Les points faibles de la valeur
- La visibilité sur l'activité d'Alcatel est faible, le groupe a déçu les investisseurs à répétition.
- Alcatel souffre de son exposition à la technologie de téléphonie mobile CDMA, équivalent américain du GSM, en perte de vitesse.
- La baisse du dollar pénalise le chiffre d'affaires du groupe.
COMMENT SUIVRE LA VALEUR
- Il est indispensable de surveiller attentivement l'évolution du marché des télécommunications, en particulier la santé des opérateurs, pour apprécier l'évolution de la demande en équipements.
- Confrontés à la concurrence des opérateurs alternatifs, des fournisseurs d'accès à Internet ou des câblo-opérateurs, les opérateurs perdent des abonnés, tandis que les revenus issus de la voix sont inexorablement amenés à s'effriter. Pour remédier à cela, les opérateurs n'ont d'autre choix que de se lancer dans le "triple play", c'est-à-dire de proposer des offres couplées d'accès au téléphone, à l'Internet haut débit et à la télévision.
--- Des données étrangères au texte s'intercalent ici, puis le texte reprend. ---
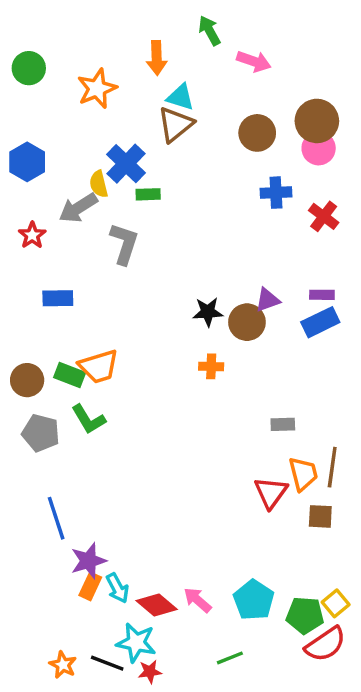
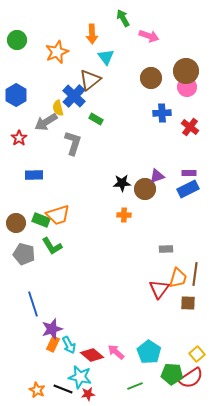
cyan triangle: (180, 97) -> (106, 57), turned 36
brown triangle: (175, 124) -> (90, 80), moved
green rectangle: (148, 194) -> (96, 119), moved, turned 32
orange trapezoid: (303, 474) -> (178, 278), turned 30
green pentagon: (305, 615) -> (172, 374), moved

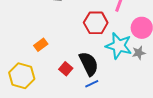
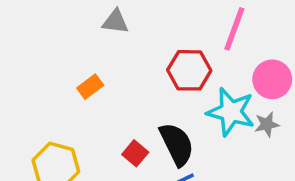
orange rectangle: (41, 45) -> (90, 87), moved

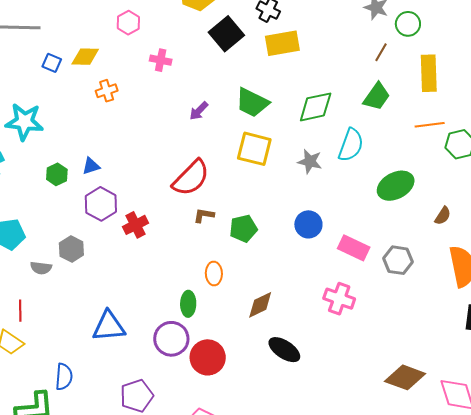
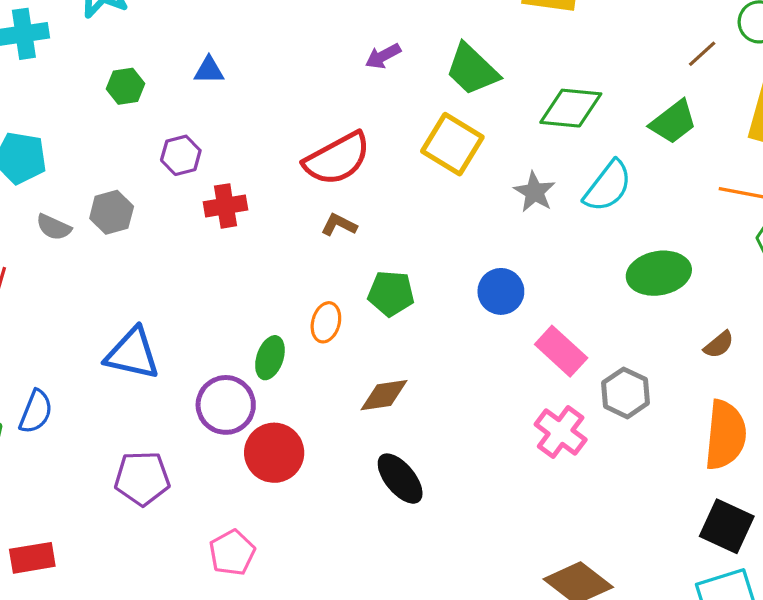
blue triangle: (91, 166) -> (209, 70), moved
purple hexagon: (101, 204) -> (181, 155), size x0.7
green pentagon: (243, 228) -> (391, 293), moved
pink cross: (339, 299) -> (561, 432), moved

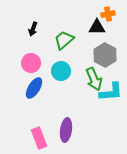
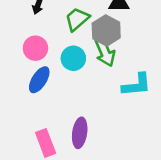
gray hexagon: (105, 55) -> (106, 30), moved
green arrow: (94, 79) -> (105, 52), moved

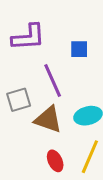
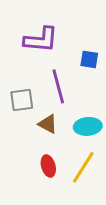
brown triangle: (48, 119) -> (48, 124), size x0.7

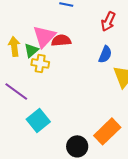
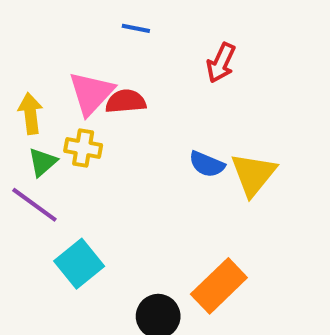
green triangle: (31, 50) -> (43, 162), moved
blue semicircle: (105, 54) -> (207, 164), moved, turned 90

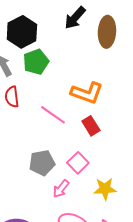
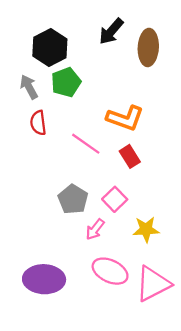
gray pentagon: (42, 163) -> (73, 199), turned -30

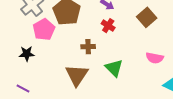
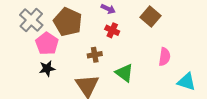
black star: (27, 54) -> (47, 68), moved
pink semicircle: (155, 58) -> (165, 57), turned -84

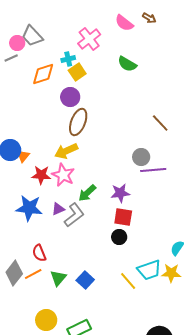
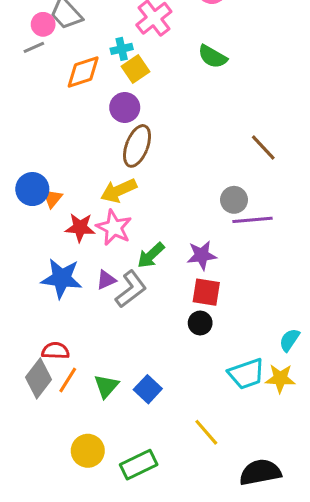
red semicircle: (39, 253) -> (55, 351), moved, turned 114
orange line: (33, 274) -> (68, 380), turned -30
yellow line: (128, 281) -> (206, 432), moved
- Les pays émergents représentent 45% du chiffre d'affaires d'Alcatel, et même 75% de ses revenus dans les réseaux mobiles. Ils pèsent déjà 45% des investissements des opérateurs dans le monde, part qui passera à 55% en 2008.
LE SECTEUR DE LA VALEUR
Equipementiers télécoms
Les ventes mondiales de téléphones mobiles ont continué d'enregistrer une croissance à deux chiffres (13,6%) au premier trimestre 2008, à 294,3 millions d'unités. Néanmoins des disparités apparaissent selon les régions. Ainsi, le cabinet Gartner souligne le recul de 16,4%, sur un an, des ventes en Europe de l'Ouest. Cette baisse serait liée au ralentissement économique de cette zone, auquel s'ajoute la maturité de la région en termes d'équipement mobile. Par contre la croissance dans les pays émergents ne se dément pas : en Asie-Pacifique, les ventes ont bondi de 26,6% sur un an, tandis qu'elles sont en hausse de 25,8% dans les pays d'Europe de l'Est. Parmi les fabricants, le Finlandais Nokia a consolidé sensiblement sa place de leader sur le premier trimestre, laissant loin derrière lui ses concurrents. Sa part de marché s'élève fin mars à 39,1% contre 35,5% un an plus tôt (avec 115,2 millions d'appareils vendus). Le Sud-coréen Samsung est le numéro 2 du marché avec 42,4 millions de téléphones. Motorola a conservé la troisième place mais sa part de marché chute de plus de 8 points à 10,2%. Sony Ericsson a subi également une baisse de sa part de marché et a cédé sa place de numéro quatre au Sud-coréen LG, dont la part de marché a progressé de 1,8 point.